» **The task**:
Transcribe each record exactly, but omit pictures.
___ Supplied material
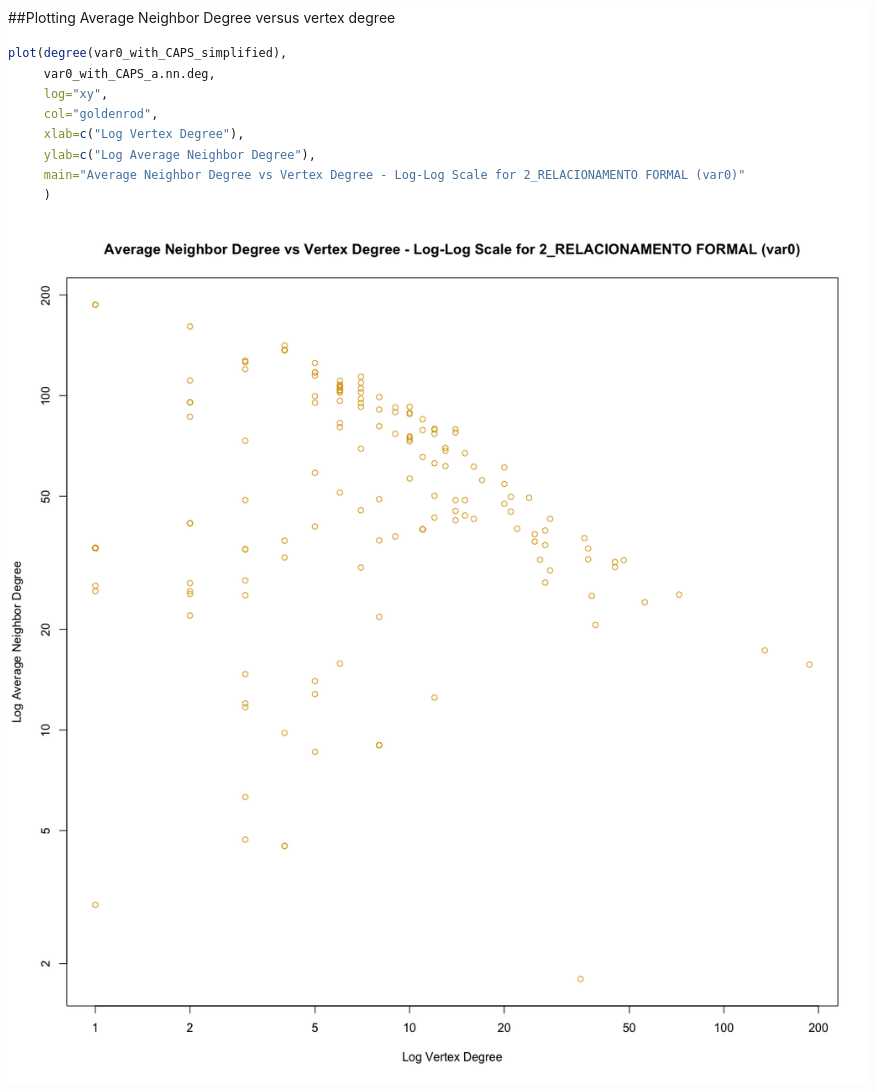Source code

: ##Plotting Average Neighbor Degree versus vertex degree

```r
plot(degree(var0_with_CAPS_simplified), 
     var0_with_CAPS_a.nn.deg, 
     log="xy", 
     col="goldenrod", 
     xlab=c("Log Vertex Degree"),
     ylab=c("Log Average Neighbor Degree"),
     main="Average Neighbor Degree vs Vertex Degree - Log-Log Scale for 2_RELACIONAMENTO FORMAL (var0)"
     )
```

![](2_RELACIONAMENTO_FORMAL_Analise_com_CAPS_files/figure-html/unnamed-chunk-48-1.png)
______
» **Finished exercise**:
Source code

: ##Plotting Average Neighbor Degree versus vertex degree

```r
plot(degree(var0_with_CAPS_simplified), 
     var0_with_CAPS_a.nn.deg, 
     log="xy", 
     col="goldenrod", 
     xlab=c("Log Vertex Degree"),
     ylab=c("Log Average Neighbor Degree"),
     main="Average Neighbor Degree vs Vertex Degree - Log-Log Scale for 2_RELACIONAMENTO FORMAL (var0)"
     )
```

![](2_RELACIONAMENTO_FORMAL_Analise_com_CAPS_files/figure-html/unnamed-chunk-48-1.png)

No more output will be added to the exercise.